======== Extracted records
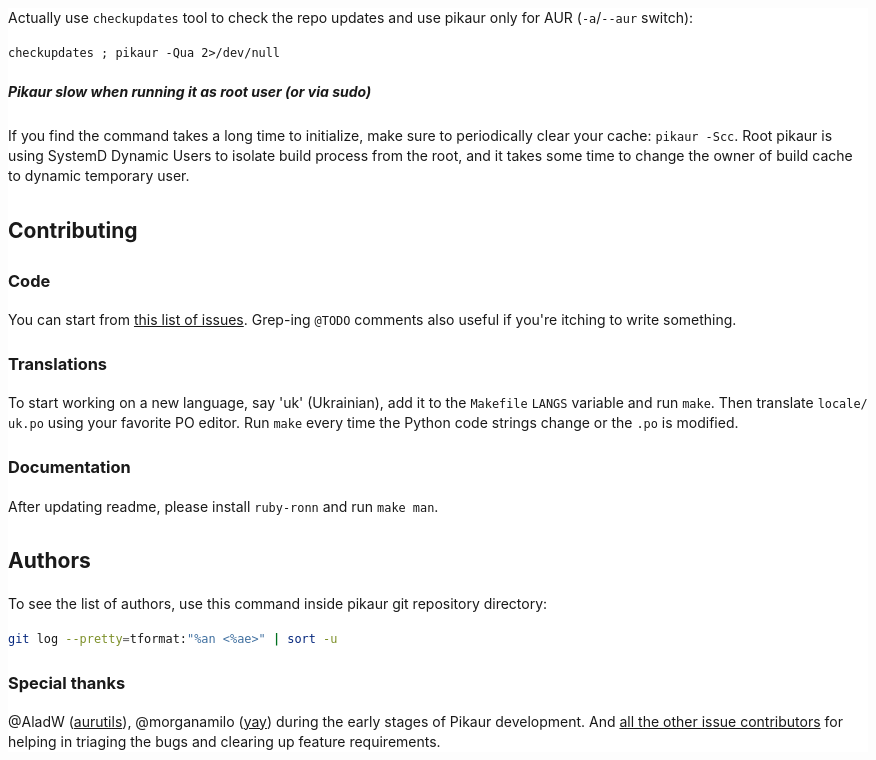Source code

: Actually use `checkupdates` tool to check the repo updates and use pikaur only for AUR (`-a`/`--aur` switch):

```
checkupdates ; pikaur -Qua 2>/dev/null
```

##### Pikaur slow when running it as root user (or via sudo)

If you find the command takes a long time to initialize, make sure to periodically clear your cache: `pikaur -Scc`. Root pikaur is using SystemD Dynamic Users to isolate build process from the root, and it takes some time to change the owner of build cache to dynamic temporary user.



## Contributing


### Code

You can start from [this list of issues](https://github.com/actionless/pikaur/issues?q=is%3Aissue+is%3Aopen+label%3A%22good+first+issue%22 ""). Grep-ing `@TODO` comments also useful if you're itching to write something.


### Translations

To start working on a new language, say 'uk' (Ukrainian), add it to the
`Makefile` `LANGS` variable and run `make`. Then translate `locale/uk.po` using
your favorite PO editor. Run `make` every time the Python code strings change
or the `.po` is modified.

### Documentation

After updating readme, please install `ruby-ronn` and run `make man`.


## Authors

To see the list of authors, use this command inside pikaur git repository directory:

```sh
git log --pretty=tformat:"%an <%ae>" | sort -u
```

### Special thanks

@AladW ([aurutils](https://github.com/AladW/aurutils)), @morganamilo ([yay](https://github.com/Jguer/yay)) during the early stages of Pikaur development.
And [all the other issue contributors](https://github.com/actionless/pikaur/issues?utf8=%E2%9C%93&q=is%3Aissue+-author%3Aactionless) for helping in triaging the bugs and clearing up feature requirements.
================
• [Problem description]
Print every record above exactly as written, leaving out the pictures.

• [Response area]
Source code

: Actually use `checkupdates` tool to check the repo updates and use pikaur only for AUR (`-a`/`--aur` switch):

```
checkupdates ; pikaur -Qua 2>/dev/null
```

##### Pikaur slow when running it as root user (or via sudo)

If you find the command takes a long time to initialize, make sure to periodically clear your cache: `pikaur -Scc`. Root pikaur is using SystemD Dynamic Users to isolate build process from the root, and it takes some time to change the owner of build cache to dynamic temporary user.



## Contributing


### Code

You can start from [this list of issues](https://github.com/actionless/pikaur/issues?q=is%3Aissue+is%3Aopen+label%3A%22good+first+issue%22 ""). Grep-ing `@TODO` comments also useful if you're itching to write something.


### Translations

To start working on a new language, say 'uk' (Ukrainian), add it to the
`Makefile` `LANGS` variable and run `make`. Then translate `locale/uk.po` using
your favorite PO editor. Run `make` every time the Python code strings change
or the `.po` is modified.

### Documentation

After updating readme, please install `ruby-ronn` and run `make man`.


## Authors

To see the list of authors, use this command inside pikaur git repository directory:

```sh
git log --pretty=tformat:"%an <%ae>" | sort -u
```

### Special thanks

@AladW ([aurutils](https://github.com/AladW/aurutils)), @morganamilo ([yay](https://github.com/Jguer/yay)) during the early stages of Pikaur development.
And [all the other issue contributors](https://github.com/actionless/pikaur/issues?utf8=%E2%9C%93&q=is%3Aissue+-author%3Aactionless) for helping in triaging the bugs and clearing up feature requirements.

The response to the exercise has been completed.